Favoriser et accompagner en justice: la sortie du silence sur les « violences de l’intime »

Laurence Begon-Bordreuil

Revue « Enfances & psy » 96, 8 juin 2023

Extrait:

Le phénomène actuel de « libération de la parole » sur les violences sexuelles et les violences intrafamiliales est un fait de société majeur auquel nous assistons non seulement en France mais à une échelle internationale.

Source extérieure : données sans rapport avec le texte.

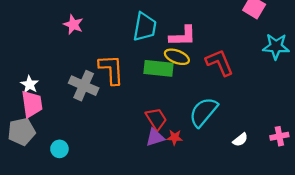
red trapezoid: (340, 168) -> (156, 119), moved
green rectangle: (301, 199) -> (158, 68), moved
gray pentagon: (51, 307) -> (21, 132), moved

Certains, comme la sociologue Irène Théry (2022, p. 16), l’envisagent même à juste titre, comme « l’un des plus puissants mouvements de transformation des sociétés en ce premier quart du xxie siècle ».

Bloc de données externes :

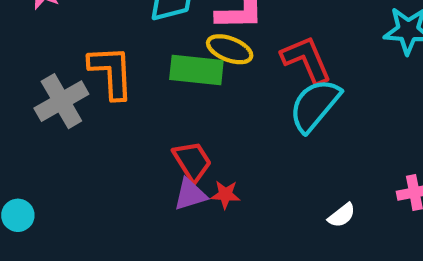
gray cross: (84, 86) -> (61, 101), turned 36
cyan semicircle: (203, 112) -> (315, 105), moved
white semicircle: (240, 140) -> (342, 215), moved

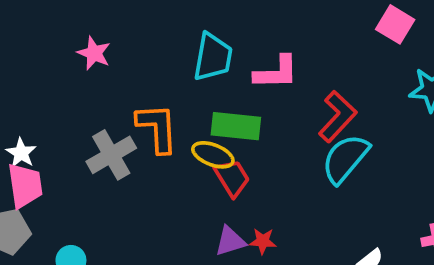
yellow ellipse: (230, 49) -> (213, 155), moved
red L-shape: (306, 60) -> (338, 116), turned 66
red trapezoid: (192, 161) -> (232, 178), moved

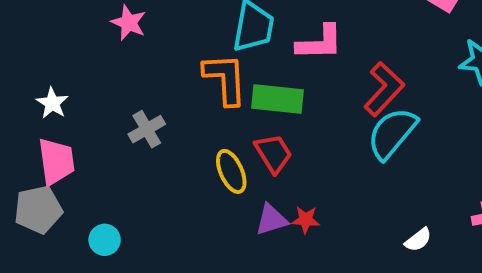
orange L-shape: (157, 128) -> (225, 79), moved
white star: (21, 153) -> (52, 103), moved
gray cross: (111, 155) -> (147, 129), size x0.7
yellow ellipse: (213, 155) -> (231, 171), moved, turned 45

Les livres de témoignages de victimes, les tweets, les podcasts, les émissions de radio et de télévision se multiplient de façon exponentielle, tout particulièrement depuis 2017, dans le sillage de la vague #MeeToo.

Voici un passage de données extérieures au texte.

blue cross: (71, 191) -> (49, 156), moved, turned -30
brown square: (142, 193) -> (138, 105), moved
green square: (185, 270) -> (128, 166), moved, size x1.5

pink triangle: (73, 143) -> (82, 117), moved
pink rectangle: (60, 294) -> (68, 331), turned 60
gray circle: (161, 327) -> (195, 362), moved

En creux, ces révélations nous parlent de la sortie progressive du silence pour de nombreuses victimes, femmes, hommes, enfants, anciens enfants devenus adultes, et de la découverte de l’« immense continent caché du harcèlement et des violences sexuelles » (ibid., p. 15), masqué non pas par la distance des terres émergées entre elles mais par un voile opaque d’enfouissement, de honte, de culpabilité et de secret.
D’autant que le silence n’est pas le seul fait de la personne qui a subi les faits. La « silenciation » est également analysée comme organisée/souhaitée, plus ou moins inconsciemment, par le cercle familial proche (Dussy, 2021), parfois par les institutions encadrantes 1 ou plus généralement par la surdité de la société qui n’a entendu que progressivement monter cette vague en son sein. Un « emboîtement de silences, telles des poupées russes », selon la très jolie image employée par la journaliste Charlotte Pudlwoski dans son podcast « Ou peut-être une nuit ». Face à ce déferlement de révélations, la justice est mise en cause pour sa lenteur, voire son inaction, pour son mode d’administration de la preuve jugée trop défavorable aux victimes, ou pour ses préjugés, ce qui a eu pour résultat, parfois problématique, un dérivatif vers un « tribunal médiatique » considéré comme seul à même de pointer la gravité et l’ampleur du phénomène.